WHAT IS EXPECTED
Where a picture occurs in the data, omit it, and copy all remaining data exactly.

EXTRACTED INFORMATION
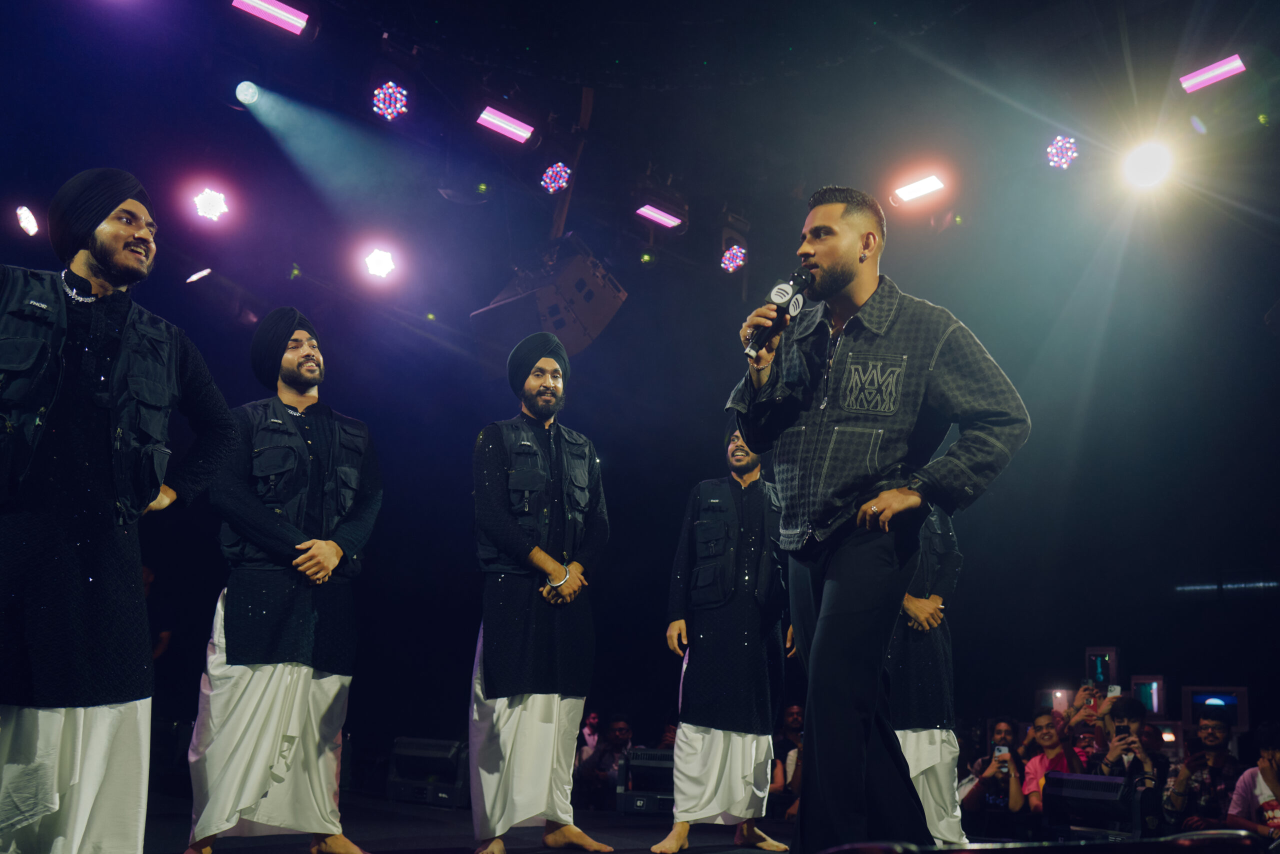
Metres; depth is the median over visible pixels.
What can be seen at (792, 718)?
person
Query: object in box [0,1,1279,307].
ceiling
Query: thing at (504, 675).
man
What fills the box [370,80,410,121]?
stage light
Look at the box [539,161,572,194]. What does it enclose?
stage light
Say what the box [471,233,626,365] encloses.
speaker
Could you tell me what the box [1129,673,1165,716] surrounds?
monitor
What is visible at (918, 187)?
stage light
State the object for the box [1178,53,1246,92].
light bar
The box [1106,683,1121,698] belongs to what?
smartphone
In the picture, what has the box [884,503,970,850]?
man
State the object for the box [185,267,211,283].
stage light
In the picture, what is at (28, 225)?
stage light
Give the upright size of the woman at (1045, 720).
0.946 m
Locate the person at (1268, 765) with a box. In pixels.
[1227,722,1279,839]
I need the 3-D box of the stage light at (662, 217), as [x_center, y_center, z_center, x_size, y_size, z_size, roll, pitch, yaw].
[0.107,-1.621,8.322,0.499,0.166,0.201,14,-18,-40]
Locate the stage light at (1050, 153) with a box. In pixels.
[1045,135,1079,170]
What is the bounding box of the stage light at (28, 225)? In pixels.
[14,205,39,236]
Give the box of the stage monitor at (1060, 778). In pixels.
[1040,772,1139,839]
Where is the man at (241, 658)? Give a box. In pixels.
[187,307,386,853]
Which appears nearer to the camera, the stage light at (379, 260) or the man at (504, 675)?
the man at (504, 675)
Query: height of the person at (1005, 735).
0.977 m
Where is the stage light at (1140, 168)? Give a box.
[1118,137,1176,191]
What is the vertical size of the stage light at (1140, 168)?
0.265 m
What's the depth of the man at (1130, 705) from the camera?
7.06 m
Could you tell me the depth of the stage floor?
5.32 m
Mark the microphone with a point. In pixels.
(795, 280)
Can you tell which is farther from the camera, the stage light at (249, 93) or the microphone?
the stage light at (249, 93)
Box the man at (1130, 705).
[1097,696,1168,802]
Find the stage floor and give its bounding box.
[117,784,1170,853]
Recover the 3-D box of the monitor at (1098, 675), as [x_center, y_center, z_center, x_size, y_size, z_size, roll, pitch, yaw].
[4.014,2.107,9.733,0.266,0.375,0.317,14,-18,-40]
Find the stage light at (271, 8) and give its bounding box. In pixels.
[230,0,308,35]
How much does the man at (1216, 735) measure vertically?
0.978 m
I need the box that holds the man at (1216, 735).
[1165,712,1243,832]
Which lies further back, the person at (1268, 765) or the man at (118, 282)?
the person at (1268, 765)
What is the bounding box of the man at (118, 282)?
[0,169,233,853]
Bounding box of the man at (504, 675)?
[467,332,615,853]
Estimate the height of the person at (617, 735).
0.838 m
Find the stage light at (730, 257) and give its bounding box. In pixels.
[719,242,747,273]
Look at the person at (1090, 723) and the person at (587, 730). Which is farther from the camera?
the person at (587, 730)
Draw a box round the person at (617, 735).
[580,714,634,806]
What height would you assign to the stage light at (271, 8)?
0.184 m
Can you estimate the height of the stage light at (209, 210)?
0.231 m
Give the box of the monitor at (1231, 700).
[1179,684,1249,733]
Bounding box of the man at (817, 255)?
[732,187,1031,853]
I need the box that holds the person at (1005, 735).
[958,717,1027,826]
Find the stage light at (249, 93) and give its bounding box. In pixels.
[234,80,260,105]
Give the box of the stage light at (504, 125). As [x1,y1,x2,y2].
[475,105,534,144]
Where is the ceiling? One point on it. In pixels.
(624, 53)
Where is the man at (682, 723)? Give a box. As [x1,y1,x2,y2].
[656,417,796,853]
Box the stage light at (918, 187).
[888,172,947,206]
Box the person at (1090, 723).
[1065,680,1113,763]
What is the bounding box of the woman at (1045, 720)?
[1019,711,1080,815]
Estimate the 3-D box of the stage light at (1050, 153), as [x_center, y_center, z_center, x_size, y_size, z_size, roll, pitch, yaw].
[2.903,-1.911,7.733,0.238,0.221,0.234,14,-18,-40]
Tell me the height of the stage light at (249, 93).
0.186 m
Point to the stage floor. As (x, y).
(429, 837)
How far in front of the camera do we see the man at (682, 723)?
5.10 m
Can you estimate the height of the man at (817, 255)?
1.844 m
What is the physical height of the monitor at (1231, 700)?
0.387 m
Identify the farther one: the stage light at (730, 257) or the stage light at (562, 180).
the stage light at (730, 257)
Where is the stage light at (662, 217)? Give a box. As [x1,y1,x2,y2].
[634,202,683,229]
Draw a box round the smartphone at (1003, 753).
[993,745,1009,758]
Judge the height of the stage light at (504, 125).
0.170 m
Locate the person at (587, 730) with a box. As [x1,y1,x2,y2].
[577,712,601,762]
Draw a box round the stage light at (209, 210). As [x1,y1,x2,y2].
[191,186,231,222]
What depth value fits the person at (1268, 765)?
5.95 m
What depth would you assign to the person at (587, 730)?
9.79 m
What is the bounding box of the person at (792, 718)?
[771,702,804,814]
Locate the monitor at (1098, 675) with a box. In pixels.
[1085,647,1122,688]
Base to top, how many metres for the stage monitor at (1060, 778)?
0.341 m
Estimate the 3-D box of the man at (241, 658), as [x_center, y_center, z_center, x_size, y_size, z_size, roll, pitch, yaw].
[-1.328,0.564,4.288,0.678,2.044,0.604,14,-18,-40]
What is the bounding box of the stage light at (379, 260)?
[361,245,397,280]
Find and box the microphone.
[745,266,813,357]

OUTPUT FOR THIS TASK
Metres; depth is the median over visible pixels.
What can be seen at (792, 718)?
person
Query: object in box [0,1,1279,307].
ceiling
Query: thing at (504, 675).
man
What fills the box [370,80,410,121]?
stage light
Look at the box [539,161,572,194]. What does it enclose?
stage light
Say what the box [471,233,626,365] encloses.
speaker
Could you tell me what the box [1129,673,1165,716] surrounds?
monitor
What is visible at (918, 187)?
stage light
State the object for the box [1178,53,1246,92].
light bar
The box [1106,683,1121,698] belongs to what?
smartphone
In the picture, what has the box [884,503,970,850]?
man
State the object for the box [185,267,211,283].
stage light
In the picture, what is at (28, 225)?
stage light
Give the upright size of the woman at (1045, 720).
0.946 m
Locate the person at (1268, 765) with a box. In pixels.
[1227,722,1279,839]
I need the 3-D box of the stage light at (662, 217), as [x_center, y_center, z_center, x_size, y_size, z_size, roll, pitch, yaw].
[0.107,-1.621,8.322,0.499,0.166,0.201,14,-18,-40]
Locate the stage light at (1050, 153) with a box. In pixels.
[1045,135,1079,170]
What is the bounding box of the stage light at (28, 225)? In pixels.
[14,205,39,236]
Give the box of the stage monitor at (1060, 778). In pixels.
[1040,772,1139,839]
Where is the man at (241, 658)? Give a box. In pixels.
[187,307,386,853]
Which appears nearer to the camera, the stage light at (379, 260) or the man at (504, 675)?
the man at (504, 675)
Query: height of the person at (1005, 735).
0.977 m
Where is the stage light at (1140, 168)? Give a box.
[1118,137,1176,191]
What is the vertical size of the stage light at (1140, 168)?
0.265 m
What's the depth of the man at (1130, 705) from the camera?
7.06 m
Could you tell me the depth of the stage floor?
5.32 m
Mark the microphone with a point. In pixels.
(795, 280)
Can you tell which is farther from the camera, the stage light at (249, 93) or the microphone?
the stage light at (249, 93)
Box the man at (1130, 705).
[1097,696,1168,802]
Find the stage floor and give its bounding box.
[117,784,1170,853]
Recover the 3-D box of the monitor at (1098, 675), as [x_center, y_center, z_center, x_size, y_size, z_size, roll, pitch, yaw].
[4.014,2.107,9.733,0.266,0.375,0.317,14,-18,-40]
Find the stage light at (271, 8) and give its bounding box. In pixels.
[230,0,308,35]
How much does the man at (1216, 735) measure vertically?
0.978 m
I need the box that holds the man at (1216, 735).
[1165,712,1243,832]
Which lies further back, the person at (1268, 765) or the man at (118, 282)?
the person at (1268, 765)
What is the bounding box of the man at (118, 282)?
[0,169,233,853]
Bounding box of the man at (504, 675)?
[467,332,615,853]
Estimate the height of the person at (617, 735).
0.838 m
Find the stage light at (730, 257) and give its bounding box. In pixels.
[719,242,747,273]
Look at the person at (1090, 723) and the person at (587, 730). Which is farther from the camera?
the person at (587, 730)
Draw a box round the person at (617, 735).
[580,714,634,806]
What height would you assign to the stage light at (271, 8)?
0.184 m
Can you estimate the height of the stage light at (209, 210)?
0.231 m
Give the box of the monitor at (1231, 700).
[1179,684,1249,733]
Bounding box of the man at (817, 255)?
[732,187,1031,853]
I need the box that holds the person at (1005, 735).
[958,717,1027,826]
Find the stage light at (249, 93) and give its bounding box. In pixels.
[234,80,260,105]
Give the box of the stage light at (504, 125). As [x1,y1,x2,y2].
[475,105,534,144]
Where is the ceiling? One point on it. In pixels.
(624, 53)
Where is the man at (682, 723)? Give a box. As [x1,y1,x2,y2].
[656,417,796,853]
Box the stage light at (918, 187).
[888,172,947,206]
Box the person at (1090, 723).
[1065,680,1113,763]
What is the bounding box of the woman at (1045, 720)?
[1019,711,1080,815]
Estimate the 3-D box of the stage light at (1050, 153), as [x_center, y_center, z_center, x_size, y_size, z_size, roll, pitch, yaw].
[2.903,-1.911,7.733,0.238,0.221,0.234,14,-18,-40]
Tell me the height of the stage light at (249, 93).
0.186 m
Point to the stage floor. As (x, y).
(429, 837)
How far in front of the camera do we see the man at (682, 723)?
5.10 m
Can you estimate the height of the man at (817, 255)?
1.844 m
What is the physical height of the monitor at (1231, 700)?
0.387 m
Identify the farther one: the stage light at (730, 257) or the stage light at (562, 180).
the stage light at (730, 257)
Where is the stage light at (662, 217)? Give a box. As [x1,y1,x2,y2].
[634,202,683,229]
Draw a box round the smartphone at (1003, 753).
[993,745,1009,758]
Judge the height of the stage light at (504, 125).
0.170 m
Locate the person at (587, 730) with a box. As [x1,y1,x2,y2].
[577,712,601,762]
Draw a box round the stage light at (209, 210). As [x1,y1,x2,y2].
[191,186,231,222]
What depth value fits the person at (1268, 765)?
5.95 m
What depth would you assign to the person at (587, 730)?
9.79 m
What is the bounding box of the person at (792, 718)?
[771,702,804,814]
Locate the monitor at (1098, 675) with a box. In pixels.
[1085,647,1122,688]
Base to top, how many metres for the stage monitor at (1060, 778)?
0.341 m
Estimate the 3-D box of the man at (241, 658), as [x_center, y_center, z_center, x_size, y_size, z_size, roll, pitch, yaw].
[-1.328,0.564,4.288,0.678,2.044,0.604,14,-18,-40]
What is the bounding box of the stage light at (379, 260)?
[361,245,397,280]
Find and box the microphone.
[745,266,813,357]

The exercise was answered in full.